Apropos Nachschub: Ich brauche noch Schokolade. Auch hier hat "Tante Enso" ein paar außergewöhnliche Marken im Sortiment. Ich entscheide mich für eine belgische Vollmilchschokolade mit Brezel- und Karamellstücken. Was würde eigentlich passieren, wenn ich diese Schokolade jetzt nicht im Einkaufskorb zur Kasse brächte, sondern unauffällig in meine Jackentasche gleiten lassen würde? Birgt das 24/7-Konzept mit Zeiten ohne Personal nicht ein Sicherheitsrisiko? "Nein", sagt Jessica Renziehausen. "Durch den Zutritt mit der Tante-Enso-Karte wissen wir, wer in den Laden gekommen ist." Außerdem gebe es im Laden viele Kameras. "Da wir täglich digital Inventur machen, wird bei Fehlen von nicht bezahlten Artikeln auf dem aufgezeichneten Material nachgeschaut, wo es geblieben ist", erklärt die "Tante Enso"-Sprecherin. Im Falle eines Diebstahls werde die betreffende Person kontaktiert, bekomme eine Strafzahlung und werde gegebenenfalls auch gesperrt.
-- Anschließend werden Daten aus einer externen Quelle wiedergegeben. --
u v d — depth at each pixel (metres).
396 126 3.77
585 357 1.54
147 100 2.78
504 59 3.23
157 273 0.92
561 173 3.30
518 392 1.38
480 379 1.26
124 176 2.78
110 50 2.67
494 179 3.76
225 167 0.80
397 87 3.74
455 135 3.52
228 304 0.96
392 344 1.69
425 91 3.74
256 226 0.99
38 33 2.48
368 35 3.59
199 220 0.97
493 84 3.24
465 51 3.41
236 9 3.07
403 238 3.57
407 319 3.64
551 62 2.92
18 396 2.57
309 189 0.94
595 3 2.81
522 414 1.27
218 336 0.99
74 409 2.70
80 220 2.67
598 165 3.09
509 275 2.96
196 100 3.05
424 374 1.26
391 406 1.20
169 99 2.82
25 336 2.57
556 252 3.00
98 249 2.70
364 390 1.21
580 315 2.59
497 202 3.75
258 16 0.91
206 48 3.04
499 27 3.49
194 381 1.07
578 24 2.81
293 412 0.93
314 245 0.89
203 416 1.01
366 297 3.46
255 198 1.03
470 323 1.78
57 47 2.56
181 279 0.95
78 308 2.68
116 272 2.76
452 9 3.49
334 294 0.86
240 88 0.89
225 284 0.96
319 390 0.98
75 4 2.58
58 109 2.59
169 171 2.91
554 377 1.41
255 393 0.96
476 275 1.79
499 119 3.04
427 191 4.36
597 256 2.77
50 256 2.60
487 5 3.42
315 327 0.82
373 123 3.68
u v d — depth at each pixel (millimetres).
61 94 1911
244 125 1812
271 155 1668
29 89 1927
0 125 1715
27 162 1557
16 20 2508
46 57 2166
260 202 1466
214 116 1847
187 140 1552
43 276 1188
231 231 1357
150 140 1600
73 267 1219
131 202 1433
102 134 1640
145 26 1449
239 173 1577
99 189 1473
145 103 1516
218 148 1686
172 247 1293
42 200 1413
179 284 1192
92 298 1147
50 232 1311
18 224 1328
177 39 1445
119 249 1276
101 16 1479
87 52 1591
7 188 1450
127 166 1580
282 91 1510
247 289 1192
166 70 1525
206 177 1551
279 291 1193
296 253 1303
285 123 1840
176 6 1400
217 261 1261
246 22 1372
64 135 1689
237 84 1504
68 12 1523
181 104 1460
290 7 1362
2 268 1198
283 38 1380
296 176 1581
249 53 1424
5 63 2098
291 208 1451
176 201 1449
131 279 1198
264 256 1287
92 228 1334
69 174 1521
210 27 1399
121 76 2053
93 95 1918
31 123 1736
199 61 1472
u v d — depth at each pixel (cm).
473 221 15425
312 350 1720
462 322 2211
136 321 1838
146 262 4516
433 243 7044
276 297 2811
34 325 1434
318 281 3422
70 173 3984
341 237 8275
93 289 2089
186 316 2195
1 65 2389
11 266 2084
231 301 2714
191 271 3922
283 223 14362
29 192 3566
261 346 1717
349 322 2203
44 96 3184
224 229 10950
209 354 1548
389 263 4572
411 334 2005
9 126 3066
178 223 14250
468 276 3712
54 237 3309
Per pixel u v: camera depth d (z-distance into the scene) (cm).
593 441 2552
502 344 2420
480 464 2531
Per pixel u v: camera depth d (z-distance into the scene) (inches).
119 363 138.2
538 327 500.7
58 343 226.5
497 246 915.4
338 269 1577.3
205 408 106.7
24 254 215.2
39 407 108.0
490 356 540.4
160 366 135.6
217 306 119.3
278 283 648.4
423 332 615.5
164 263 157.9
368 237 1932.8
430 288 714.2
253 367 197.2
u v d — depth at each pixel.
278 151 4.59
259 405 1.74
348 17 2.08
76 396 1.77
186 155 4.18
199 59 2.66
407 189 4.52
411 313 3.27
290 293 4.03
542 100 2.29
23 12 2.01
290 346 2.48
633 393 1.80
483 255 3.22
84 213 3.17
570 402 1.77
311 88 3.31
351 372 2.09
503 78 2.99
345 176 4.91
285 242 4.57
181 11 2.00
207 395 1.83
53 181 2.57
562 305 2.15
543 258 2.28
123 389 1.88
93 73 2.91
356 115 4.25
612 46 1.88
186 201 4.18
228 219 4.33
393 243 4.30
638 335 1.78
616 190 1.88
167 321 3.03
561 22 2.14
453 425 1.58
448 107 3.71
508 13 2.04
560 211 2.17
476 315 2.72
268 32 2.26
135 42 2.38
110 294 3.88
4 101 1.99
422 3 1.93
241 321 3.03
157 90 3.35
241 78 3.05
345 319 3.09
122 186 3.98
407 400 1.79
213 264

Nicht jeder Diebstahl passiert absichtlich
Aber nicht jeder Diebstahl passiert absichtlich. Hin und wieder komme es vor, dass beim Scannen ein Artikel "vergessen" werde, weiß Jessica Renziehausen. "Dem gehen wir nach. Häufig gibt es aber ehrliche Kunden, denen zu Hause auf dem Bon ein Fehler auffällt, und sie kommen dann am nächsten personalbesetzten Tag in die Filiale, um ihre Schulden zu begleichen." Die Pressesprecherin warnt: Letztendlich beklaue sich der Ort mit jedem Diebstahl selbst. "Wenn die Filiale zu schlecht läuft, werden wir sie wieder schließen - und die Einkaufsmöglichkeit ist weg."
Nein, das wollen wir nicht. Ich gehe brav zur Selbstbedienungskasse und packe meine Waren aus dem Korb. Ich lege meine Tante-Enso-Karte aufs Lesegerät. Ein grünes Licht erscheint. Jetzt darf ich mit der "Pistole" spielen: Mit dem Handscanner werden die Strichcodes auf den Waren von der Kasse erfasst. Und was mache ich mit dem Blumenkohl? Hier muss ich mich ein wenig durchs Menü klicken und die passende Kategorie auswählen. Auch kein Problem. Das war's, jetzt wird bezahlt. Das System bietet mir zwei Möglichkeiten: Entweder lasse ich den Einkauf mit meinem Guthaben auf der Tante-Enso-Karte verrechnen oder ich wähle "Auf Rechnung". Dann werden die Einkäufe von meinem Bankkonto abgebucht. Ich entscheide mich für die zweite Variante. Fertig. Die Maschine spuckt eine Quittung aus und der Nacht-Einkauf ist erledigt.
Fazit: Wer die Ruhe liebt beim Einkaufen, dem wird der nächtliche Bummel bei "Tante Enso" gefallen. Kein Stress, kein Gedränge, kein Warten. Ein fast meditatives Einkaufserlebnis.